Tema khotbah kita pada pagi ini, ialah: “MENJADI GEREJA yang TERBUKA dan TERUS BERTRANSFORMASI BERSAMA MASYARAKAT.”
Pada hari ini kita mengingat dan bersyukur atas berkat Tuhan kepada GKJ Jakarta yang genap berusia 79 tahun pada tgl 21 Juni 2021. Ibarat manusia, usia 79 tahun dapat dilihat dari dua kategori usia yang berbeda. (i) Menurut Kategori Organisasi Kesehatan Sedunia (WHO),[1] usia 79 tahun masih termasuk “usia menengah,” belum sepuh atau belum ‘senior’ [lihat Footnote] (ii) Menurut Sejarah Gereja global, 79 tahun bagi sebuah Gereja belum cukup tua. Belum apa-apa. Sementara kekristenan dan gereja secara global sudah berusia lebih dari 2000 tahun. GKJ Jakarta masih dibawah umur, masih kanak-kanak balita (masih lucu-lucunya), masih dalam taraf pertumbuhan yang paling menentukan (baik secara fisik, psikologis, intelektual, maupun iman), yang semuanya secara utuh akan menentukan karakternya.
Tema Utama HUT ke-79 kita ialah: “Tetap Kuat dan Tegar di Jalan Tuhan.” Ibarat kanak-kanak — atau mungkin remaja — yang saya gambarkan di atas, maka agaknya GKJ Jakarta gemar “olah raga JALAN” — entah “jalan kaki” atau “jalan-jalan” — di “jalan Tuhan.” Saya tidak akan membahas tema ini, karena Minggu yang lalu sudah dibahas oleh rekan sejawat saya Pdt Neny Suprihartati, dan dalam Sarasehan dengan Sekum Sinode, Pdt Sundoyo.

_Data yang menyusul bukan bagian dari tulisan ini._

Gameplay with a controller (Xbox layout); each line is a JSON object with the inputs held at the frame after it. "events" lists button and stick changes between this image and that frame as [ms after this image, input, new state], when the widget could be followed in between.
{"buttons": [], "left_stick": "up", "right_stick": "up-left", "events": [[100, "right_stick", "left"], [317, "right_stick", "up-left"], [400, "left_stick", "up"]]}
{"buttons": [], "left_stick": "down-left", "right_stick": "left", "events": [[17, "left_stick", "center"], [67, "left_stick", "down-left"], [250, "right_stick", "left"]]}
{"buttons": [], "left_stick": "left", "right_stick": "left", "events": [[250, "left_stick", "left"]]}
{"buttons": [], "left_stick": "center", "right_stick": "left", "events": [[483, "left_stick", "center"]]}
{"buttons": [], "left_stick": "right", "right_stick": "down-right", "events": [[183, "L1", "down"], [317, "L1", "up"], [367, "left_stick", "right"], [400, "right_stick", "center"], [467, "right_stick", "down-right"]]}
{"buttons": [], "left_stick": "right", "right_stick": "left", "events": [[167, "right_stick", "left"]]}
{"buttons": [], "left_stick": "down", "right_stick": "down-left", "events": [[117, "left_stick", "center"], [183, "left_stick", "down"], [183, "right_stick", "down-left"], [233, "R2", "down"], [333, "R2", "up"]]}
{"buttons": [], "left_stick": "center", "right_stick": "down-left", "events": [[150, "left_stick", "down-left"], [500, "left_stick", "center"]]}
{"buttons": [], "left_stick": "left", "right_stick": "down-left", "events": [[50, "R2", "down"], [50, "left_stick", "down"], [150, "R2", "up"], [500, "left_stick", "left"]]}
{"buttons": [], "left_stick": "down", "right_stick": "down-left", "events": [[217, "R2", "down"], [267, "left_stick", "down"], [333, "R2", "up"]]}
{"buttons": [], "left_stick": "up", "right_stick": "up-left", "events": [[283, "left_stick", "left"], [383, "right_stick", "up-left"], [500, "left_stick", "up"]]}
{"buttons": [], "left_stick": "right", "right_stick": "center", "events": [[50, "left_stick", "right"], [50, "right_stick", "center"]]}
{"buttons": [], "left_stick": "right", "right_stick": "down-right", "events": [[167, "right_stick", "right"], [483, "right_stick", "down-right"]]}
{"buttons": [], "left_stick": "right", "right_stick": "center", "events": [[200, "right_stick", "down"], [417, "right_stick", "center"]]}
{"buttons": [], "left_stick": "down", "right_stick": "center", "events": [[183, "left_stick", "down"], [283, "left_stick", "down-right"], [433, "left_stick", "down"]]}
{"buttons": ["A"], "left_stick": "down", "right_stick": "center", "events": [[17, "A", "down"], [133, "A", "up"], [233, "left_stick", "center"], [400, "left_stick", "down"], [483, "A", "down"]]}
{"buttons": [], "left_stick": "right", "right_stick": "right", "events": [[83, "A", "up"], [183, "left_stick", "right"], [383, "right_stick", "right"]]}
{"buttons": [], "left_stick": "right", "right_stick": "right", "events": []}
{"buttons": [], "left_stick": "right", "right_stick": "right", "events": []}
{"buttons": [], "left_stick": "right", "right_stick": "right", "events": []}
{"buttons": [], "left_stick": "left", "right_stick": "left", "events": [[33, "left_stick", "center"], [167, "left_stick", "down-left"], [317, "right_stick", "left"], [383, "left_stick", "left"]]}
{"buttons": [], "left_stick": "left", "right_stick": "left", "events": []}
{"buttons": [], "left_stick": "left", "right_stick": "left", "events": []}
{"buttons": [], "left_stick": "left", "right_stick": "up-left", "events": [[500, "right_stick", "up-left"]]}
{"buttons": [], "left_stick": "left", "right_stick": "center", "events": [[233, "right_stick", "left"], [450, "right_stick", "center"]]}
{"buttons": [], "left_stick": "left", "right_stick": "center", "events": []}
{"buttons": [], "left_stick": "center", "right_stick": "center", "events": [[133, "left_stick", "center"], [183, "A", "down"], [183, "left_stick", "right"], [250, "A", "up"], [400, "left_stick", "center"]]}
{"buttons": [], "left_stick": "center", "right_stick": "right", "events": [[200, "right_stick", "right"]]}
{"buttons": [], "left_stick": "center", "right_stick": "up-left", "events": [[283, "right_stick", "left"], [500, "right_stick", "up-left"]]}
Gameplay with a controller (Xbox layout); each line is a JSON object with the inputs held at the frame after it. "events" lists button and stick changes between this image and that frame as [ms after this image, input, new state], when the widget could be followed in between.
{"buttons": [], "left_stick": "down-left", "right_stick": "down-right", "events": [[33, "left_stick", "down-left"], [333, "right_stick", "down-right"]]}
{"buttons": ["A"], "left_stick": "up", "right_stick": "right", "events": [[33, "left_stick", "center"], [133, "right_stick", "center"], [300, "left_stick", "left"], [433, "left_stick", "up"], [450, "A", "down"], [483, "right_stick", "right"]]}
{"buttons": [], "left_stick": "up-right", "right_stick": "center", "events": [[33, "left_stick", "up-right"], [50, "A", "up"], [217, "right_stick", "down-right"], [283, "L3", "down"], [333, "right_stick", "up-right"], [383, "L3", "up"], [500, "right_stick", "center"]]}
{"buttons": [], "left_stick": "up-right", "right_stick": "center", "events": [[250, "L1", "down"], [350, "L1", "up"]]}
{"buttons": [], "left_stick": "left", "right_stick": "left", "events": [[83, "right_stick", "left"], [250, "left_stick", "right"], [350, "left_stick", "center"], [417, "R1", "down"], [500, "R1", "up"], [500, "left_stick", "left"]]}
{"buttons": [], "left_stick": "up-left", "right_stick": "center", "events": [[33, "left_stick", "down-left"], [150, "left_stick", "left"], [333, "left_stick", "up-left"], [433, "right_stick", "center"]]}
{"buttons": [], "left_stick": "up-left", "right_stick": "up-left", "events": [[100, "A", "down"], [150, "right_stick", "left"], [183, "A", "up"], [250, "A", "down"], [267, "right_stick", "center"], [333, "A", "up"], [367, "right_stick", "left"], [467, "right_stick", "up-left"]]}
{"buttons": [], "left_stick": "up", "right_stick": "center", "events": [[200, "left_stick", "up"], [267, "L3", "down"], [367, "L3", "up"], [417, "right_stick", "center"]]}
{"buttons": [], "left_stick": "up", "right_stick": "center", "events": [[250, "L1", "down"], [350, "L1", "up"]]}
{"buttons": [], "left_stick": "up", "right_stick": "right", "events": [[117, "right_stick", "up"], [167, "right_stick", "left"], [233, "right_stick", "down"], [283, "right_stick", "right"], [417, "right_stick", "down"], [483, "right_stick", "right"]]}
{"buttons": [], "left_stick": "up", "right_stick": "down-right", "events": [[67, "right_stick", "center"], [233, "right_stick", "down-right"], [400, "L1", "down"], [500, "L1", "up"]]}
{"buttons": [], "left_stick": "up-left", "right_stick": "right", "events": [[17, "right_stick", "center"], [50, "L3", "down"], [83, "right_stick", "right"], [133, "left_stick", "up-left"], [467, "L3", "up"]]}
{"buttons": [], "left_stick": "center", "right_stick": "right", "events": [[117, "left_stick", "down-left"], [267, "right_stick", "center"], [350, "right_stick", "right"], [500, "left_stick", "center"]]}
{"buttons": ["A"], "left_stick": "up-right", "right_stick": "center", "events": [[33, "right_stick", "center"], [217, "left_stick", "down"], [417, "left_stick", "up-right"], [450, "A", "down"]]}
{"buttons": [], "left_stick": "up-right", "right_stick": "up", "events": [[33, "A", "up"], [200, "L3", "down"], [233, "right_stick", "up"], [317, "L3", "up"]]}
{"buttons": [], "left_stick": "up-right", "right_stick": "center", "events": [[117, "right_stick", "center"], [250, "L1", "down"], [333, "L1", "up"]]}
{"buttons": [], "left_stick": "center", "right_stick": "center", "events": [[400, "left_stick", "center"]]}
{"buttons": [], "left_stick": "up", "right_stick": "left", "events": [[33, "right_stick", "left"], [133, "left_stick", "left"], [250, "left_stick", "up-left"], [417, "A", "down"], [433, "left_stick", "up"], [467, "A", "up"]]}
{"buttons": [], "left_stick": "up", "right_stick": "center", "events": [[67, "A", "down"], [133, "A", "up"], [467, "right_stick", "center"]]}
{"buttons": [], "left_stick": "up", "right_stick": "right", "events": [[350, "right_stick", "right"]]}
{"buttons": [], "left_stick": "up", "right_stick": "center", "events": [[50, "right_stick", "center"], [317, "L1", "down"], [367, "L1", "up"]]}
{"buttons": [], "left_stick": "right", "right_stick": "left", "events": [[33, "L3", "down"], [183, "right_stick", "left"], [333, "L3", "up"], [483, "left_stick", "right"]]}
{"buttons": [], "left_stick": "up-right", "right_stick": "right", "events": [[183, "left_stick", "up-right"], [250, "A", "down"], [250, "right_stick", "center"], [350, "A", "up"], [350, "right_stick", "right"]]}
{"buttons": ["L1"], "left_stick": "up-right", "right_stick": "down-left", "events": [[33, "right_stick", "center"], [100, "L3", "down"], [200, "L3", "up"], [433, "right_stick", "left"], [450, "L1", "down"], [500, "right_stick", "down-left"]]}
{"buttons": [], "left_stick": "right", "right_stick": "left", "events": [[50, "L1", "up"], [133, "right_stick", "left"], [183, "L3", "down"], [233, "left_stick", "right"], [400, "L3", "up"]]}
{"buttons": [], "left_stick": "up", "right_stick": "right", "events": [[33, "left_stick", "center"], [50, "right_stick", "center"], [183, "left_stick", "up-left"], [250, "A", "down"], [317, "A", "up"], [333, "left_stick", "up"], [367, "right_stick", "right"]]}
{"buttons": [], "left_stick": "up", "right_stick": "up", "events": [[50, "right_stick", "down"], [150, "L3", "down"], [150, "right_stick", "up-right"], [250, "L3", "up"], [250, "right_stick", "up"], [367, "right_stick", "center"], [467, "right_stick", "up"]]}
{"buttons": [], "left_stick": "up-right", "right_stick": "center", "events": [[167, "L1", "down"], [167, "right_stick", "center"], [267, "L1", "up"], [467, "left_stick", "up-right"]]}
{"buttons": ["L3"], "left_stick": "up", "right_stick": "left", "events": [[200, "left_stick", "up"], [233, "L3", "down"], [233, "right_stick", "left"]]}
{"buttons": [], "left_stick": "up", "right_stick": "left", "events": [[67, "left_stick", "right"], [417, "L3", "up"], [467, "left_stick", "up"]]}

Saya hanya mengingatkan, bahwa di dalam setiap perjalanan, kita akan selalu mempunyai peluang menjumpai hal-hal baru yang dapat memperkaya pemahaman dan membangkitkan kembali ingatan kita, serta yang dapat memengaruhi pola pikir (mindset) kita. Perjalanan yang baik dapat membuat kita terbuka dan (semoga) membuat kita berani bertransformasi. Apa lagi sebuah perjalanan mengikut Tuhan — yang berjalan di muka — kalau kita mengikuti gambaran perjalanan Israel dari Mesir (tempat perbudakan) ke Kanaan (tanah perjanjian). Banyak hal baru, pengalaman baru, pergumulan baru, tantangan baru, setiap kali umat Israel harus membongkar tenda-tenda dari perkemahannya, menggulungnya dan maju, berjalan mengikuti “Jalan Tuhan” yang berada di depan dalam wujud tiang awan yang memandu perjalanan mereka. Israel dalam perjalanan mengikuti “jalan Tuhan” tidak berkesempatan untuk MAPAN dan beristirahat berlama-lama. Sebentar-sebentar harus bergerak dan berjalan kembali dengan segara risiko serta kemungkinan-kemungkinan yang terbuka. Namun, ibarat kanak-kanak, kita juga mengenal kanak-kanak yang serba takut bergerak maju, takut berubah, takut terhadap bahaya-bahaya yang ada di dalam angan-angannya, dengan akibat anak itu kehilangan kesempatan untuk belajar tentang hal-hal baru dan berkembang dengan lebih cepat.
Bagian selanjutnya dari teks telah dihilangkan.